Opinion: Boulder opportunity zone means tax breaks for the rich


According to the IRS, “Opportunity Zones are an economic development tool — that is, they are designed to spur economic development and job creation in distressed communities.” This concept was part of the 2017 Republican tax cut bill. About 8,700 census tracts have been approved as opportunity zones across the country.
Boulder’s opportunity zone was selected by the governor’s Office of Economic Development and our city government employees without consulting the City Council or the citizens. This census tract is about 2.5 square miles, and encompasses the area between 28th and 55th Streets, and from Arapahoe Road to Iris Avenue, with a notch cut out by Valmont and Airport roads. This “distressed community” includes the new Google office buildings, the 29th Street Mall and Boulder Junction. Obviously, this choice was not about helping the disadvantaged; it was about getting investors to dump yet more money into Boulder, plain and simple.(Diagonal Plaza is the only part of the opportunity zone that anyone has even argued needs help; but it is a tiny part, and the issue there is diffuse ownership, not money.)

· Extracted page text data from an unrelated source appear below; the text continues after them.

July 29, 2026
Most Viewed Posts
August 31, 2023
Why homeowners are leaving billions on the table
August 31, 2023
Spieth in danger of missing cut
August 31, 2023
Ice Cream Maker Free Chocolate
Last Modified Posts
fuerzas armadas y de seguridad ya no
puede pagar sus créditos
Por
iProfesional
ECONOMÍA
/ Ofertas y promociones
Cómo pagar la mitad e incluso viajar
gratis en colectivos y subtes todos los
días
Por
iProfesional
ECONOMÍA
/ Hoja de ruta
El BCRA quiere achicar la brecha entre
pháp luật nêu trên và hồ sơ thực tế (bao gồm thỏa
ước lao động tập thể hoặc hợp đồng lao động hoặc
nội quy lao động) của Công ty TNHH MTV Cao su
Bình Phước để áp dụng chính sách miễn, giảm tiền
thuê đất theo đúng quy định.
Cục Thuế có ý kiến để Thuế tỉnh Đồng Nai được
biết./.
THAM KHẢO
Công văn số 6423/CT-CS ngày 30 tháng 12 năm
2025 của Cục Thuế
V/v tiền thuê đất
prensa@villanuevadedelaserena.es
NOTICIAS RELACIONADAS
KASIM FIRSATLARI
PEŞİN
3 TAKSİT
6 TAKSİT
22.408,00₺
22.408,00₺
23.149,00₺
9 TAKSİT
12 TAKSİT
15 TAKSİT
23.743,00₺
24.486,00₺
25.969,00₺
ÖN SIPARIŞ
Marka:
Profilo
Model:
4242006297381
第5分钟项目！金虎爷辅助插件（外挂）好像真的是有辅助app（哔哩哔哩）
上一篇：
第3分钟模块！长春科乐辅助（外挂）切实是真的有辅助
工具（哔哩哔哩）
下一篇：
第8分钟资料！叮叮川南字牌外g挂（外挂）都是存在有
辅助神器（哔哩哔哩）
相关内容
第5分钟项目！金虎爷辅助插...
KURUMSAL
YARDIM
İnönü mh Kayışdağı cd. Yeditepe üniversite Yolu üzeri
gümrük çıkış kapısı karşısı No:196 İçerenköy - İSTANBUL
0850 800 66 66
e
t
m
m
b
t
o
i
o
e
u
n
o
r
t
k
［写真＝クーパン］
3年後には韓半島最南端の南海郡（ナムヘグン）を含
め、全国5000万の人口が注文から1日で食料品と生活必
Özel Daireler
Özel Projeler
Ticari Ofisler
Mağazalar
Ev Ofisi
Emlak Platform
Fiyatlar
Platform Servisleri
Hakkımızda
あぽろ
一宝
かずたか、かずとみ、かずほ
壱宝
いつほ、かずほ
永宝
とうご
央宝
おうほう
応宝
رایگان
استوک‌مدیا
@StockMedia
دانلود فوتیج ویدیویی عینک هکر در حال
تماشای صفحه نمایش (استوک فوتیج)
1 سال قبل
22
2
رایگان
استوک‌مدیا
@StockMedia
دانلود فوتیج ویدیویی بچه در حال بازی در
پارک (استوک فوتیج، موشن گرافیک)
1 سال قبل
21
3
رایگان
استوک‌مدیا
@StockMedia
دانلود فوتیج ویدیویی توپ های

Here’s the IRS jargon describing the financial benefits to investors: “If the investor holds the investment in the Opportunity Fund for at least ten years, the investor is eligible for an increase in basis of the QOF investment equal to its fair market value on the date that the QOF investment is sold or exchanged.” In other words, if you stay in for 10 years, you pay no 20 percent federal capital gains tax on the sale. Also, “Investors can defer tax on any prior gains invested in a Qualified Opportunity Fund (QOF) until the earlier of the date on which the investment in a QOF is sold or exchanged, or December 31, 2026. If the QOF investment is held for longer than 5 years, there is a 10% exclusion of the deferred gain. If held for more than 7 years, the 10% becomes 15%.” So you can also save on the capital gains tax on your previous investment.
A quick calculation shows that, properly structured, investing in an opportunity zone could multiply the return on your investment. As one developer said in the Oct. 23 Wall Street Journal, “This was a jackpot.” So investors will look for the most reliable and profitable deals, i.e. solid projects in high growth areas. This increased demand will cause property prices to shoot up even faster. And this will divert money from truly distressed communities that actually need help.

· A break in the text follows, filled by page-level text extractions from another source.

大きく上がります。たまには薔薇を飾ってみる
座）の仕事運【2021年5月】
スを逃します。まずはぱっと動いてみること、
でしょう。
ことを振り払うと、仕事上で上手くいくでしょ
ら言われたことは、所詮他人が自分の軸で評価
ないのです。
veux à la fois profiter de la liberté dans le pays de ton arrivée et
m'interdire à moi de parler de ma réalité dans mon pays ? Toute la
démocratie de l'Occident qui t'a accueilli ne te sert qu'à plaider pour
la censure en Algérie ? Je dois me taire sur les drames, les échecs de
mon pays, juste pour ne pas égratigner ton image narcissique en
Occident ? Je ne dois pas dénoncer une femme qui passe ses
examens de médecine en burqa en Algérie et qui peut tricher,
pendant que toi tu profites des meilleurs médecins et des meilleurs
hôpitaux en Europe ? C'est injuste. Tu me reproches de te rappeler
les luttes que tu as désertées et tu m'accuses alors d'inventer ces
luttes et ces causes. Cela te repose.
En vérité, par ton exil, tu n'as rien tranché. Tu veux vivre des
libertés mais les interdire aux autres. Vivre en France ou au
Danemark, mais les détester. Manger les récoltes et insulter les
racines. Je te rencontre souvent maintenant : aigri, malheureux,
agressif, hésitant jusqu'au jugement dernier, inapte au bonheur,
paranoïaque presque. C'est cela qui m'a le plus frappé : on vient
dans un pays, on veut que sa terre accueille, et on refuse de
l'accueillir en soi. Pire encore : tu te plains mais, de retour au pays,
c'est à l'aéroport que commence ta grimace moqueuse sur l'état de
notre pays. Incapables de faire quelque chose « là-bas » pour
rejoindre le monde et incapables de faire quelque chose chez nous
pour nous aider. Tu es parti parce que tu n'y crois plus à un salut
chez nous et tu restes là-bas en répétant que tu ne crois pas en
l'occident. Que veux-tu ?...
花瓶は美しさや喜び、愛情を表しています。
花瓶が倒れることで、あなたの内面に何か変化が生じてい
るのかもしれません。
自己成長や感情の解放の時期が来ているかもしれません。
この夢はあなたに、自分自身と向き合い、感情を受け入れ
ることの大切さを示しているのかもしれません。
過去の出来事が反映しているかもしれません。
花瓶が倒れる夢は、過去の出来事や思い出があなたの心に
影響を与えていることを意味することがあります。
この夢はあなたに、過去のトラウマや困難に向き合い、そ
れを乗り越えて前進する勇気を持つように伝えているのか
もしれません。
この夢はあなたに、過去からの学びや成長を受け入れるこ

In the now old-fashioned “urban renewal” process, the local government decided if an area was “blighted,” and if so gave projects relief from incremental tax increases. But in opportunity zones, local governments have no say, so any community benefits will be accidental. The real beneficiaries in places like Boulder are those who have money to invest and then can avoid paying taxes on their profits. By the way, we’ll never know who is taking advantage of this, because the evidence is hidden in people’s tax returns; no public records exist. Also, investments must go through a “Qualified Opportunity Fund.” But the entities that create these (investment funds, big developers, etc.) are generally not interested in small investors, so the tax benefit will go to those who really don’t need them.
Opportunity zones decrease revenue to the federal government and so increase our national debt, now at the highest debt-to-GDP ratio since the end of World War II. Of course opportunity zones are not the only such scam. In June, our city government was involved with the Colorado Economic Development Commission’s approval of $2.9 million worth of state tax breaks — over $10,000 per employee — so that a German fitness equipment maker would locate in Boulder.
Approval of this absurd Boulder opportunity zone really accentuates the need to revise how much and what type of new building we allow in the opportunity zone, and what they should contribute to the community, before the whole area is over-developed, housing prices shoot up further, and traffic deadlocks.
Because we have no control over the use of the opportunity zone tax breaks, we’ll have to do some serious re-zoning and do it fast. A case in point is the recently proposed conversion of Macy’s in 29th Street to 150,000 square feet of office space, using the opportunity zone mechanism. Boulder does not need more jobs.
The city council should also require the city manager to immediately release all communications and analyses related to this totally opaque process. We citizens deserve to know how all this occurred without our being fully informed and properly included.